AIDS research and human retroviruses 2017 05 02() doi 10.1089/AID.2017.0016
Longitudinal studies of retention in care (RIC) and viral suppression (VS) in the southeastern United States (US), a region disproportionately affected by HIV-infection, are lacking.
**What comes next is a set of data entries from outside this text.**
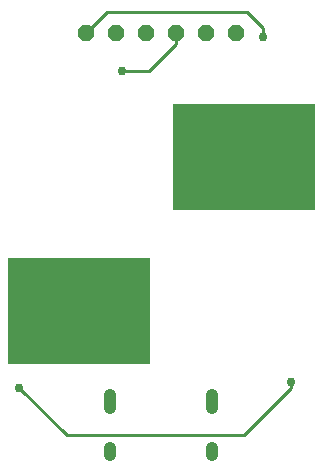
<source format=gbr>
G04 EAGLE Gerber RS-274X export*
G75*
%MOMM*%
%FSLAX34Y34*%
%LPD*%
%INBottom Copper*%
%IPPOS*%
%AMOC8*
5,1,8,0,0,1.08239X$1,22.5*%
G01*
%ADD10R,12.000000X9.000000*%
%ADD11P,1.451614X8X112.500000*%
%ADD12C,1.000000*%
%ADD13C,0.254000*%
%ADD14C,0.756400*%


D10*
X80000Y135000D03*
X220000Y265000D03*
D11*
X86500Y370000D03*
X111900Y370000D03*
X137300Y370000D03*
X162700Y370000D03*
X188100Y370000D03*
X213500Y370000D03*
D12*
X106800Y63400D02*
X106800Y52400D01*
X106800Y19100D02*
X106800Y13100D01*
X193200Y52400D02*
X193200Y63400D01*
X193200Y19100D02*
X193200Y13100D01*
D13*
X86500Y370000D02*
X104308Y387808D01*
X213360Y387808D01*
X235769Y374453D02*
X235769Y366833D01*
X235769Y374453D02*
X222413Y387808D01*
X213360Y387808D01*
D14*
X235769Y366833D03*
X30000Y70000D03*
D13*
X70000Y30000D01*
X259840Y69840D02*
X259840Y74760D01*
D14*
X259840Y74760D03*
D13*
X220000Y30000D02*
X70000Y30000D01*
X220000Y30000D02*
X259840Y69840D01*
D14*
X116840Y337820D03*
D13*
X139700Y337820D01*
X162700Y360820D02*
X162700Y370000D01*
X162700Y360820D02*
X139700Y337820D01*
M02*

</source>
HIV-infected adults with ≥1 medical visit at the Vanderbilt Comprehensive Care Clinic (Nashville, Tennessee) from 2004-2013 were included. RIC was ≥2 (a) laboratory dates [CD4+ counts or HIV-1 viral loads (VL)] or (b) provider encounters and/or laboratory dates in the year of interest, ≥90 days apart. VS was a VL of <200 copies/mL at last measurement in the year of interest. Modified Poisson regression estimated relative risks (RR) of RIC and VS, adjusting for age, race, sex, HIV transmission risk, and socioeconomic status (SES). RESULTS
Among 4,641 persons, 76.8% achieved RIC and 70.2% achieved VS. RIC and VS increased from 2004 to 2013 (p<0.001 each). For lack of RIC, younger patients (RR=1.2 and RR=1.1, 18-24 and 25-34 vs. 35-44 year-olds, respectively), Blacks (RR=1.3 vs. Whites), and Injection Drug Users [IDU] (RR=1.2 vs. Heterosexual contact [Hetero]) fared worse (p<0.05 each); those with male-to-male sexual contact fared better (RR=0.8 vs. Hetero, p<0.05). For lack of VS, younger patients (RR=1.3 and RR=1.2, 18-24 and 25-34 vs. 35-44 year-olds, respectively), Blacks (RR 1.3 vs. Whites), Females (RR=1.1 vs. Males), IDUs (RR 1.3 vs. Hetero), and those with low SES (RR= 1.1 vs. not low SES) fared worse (p<0.05, each). CONCLUSIONS
RIC and VS increased over time, suggesting efforts to improve outcomes have been effective. However, disparities persist and resources should focus on groups most at risk.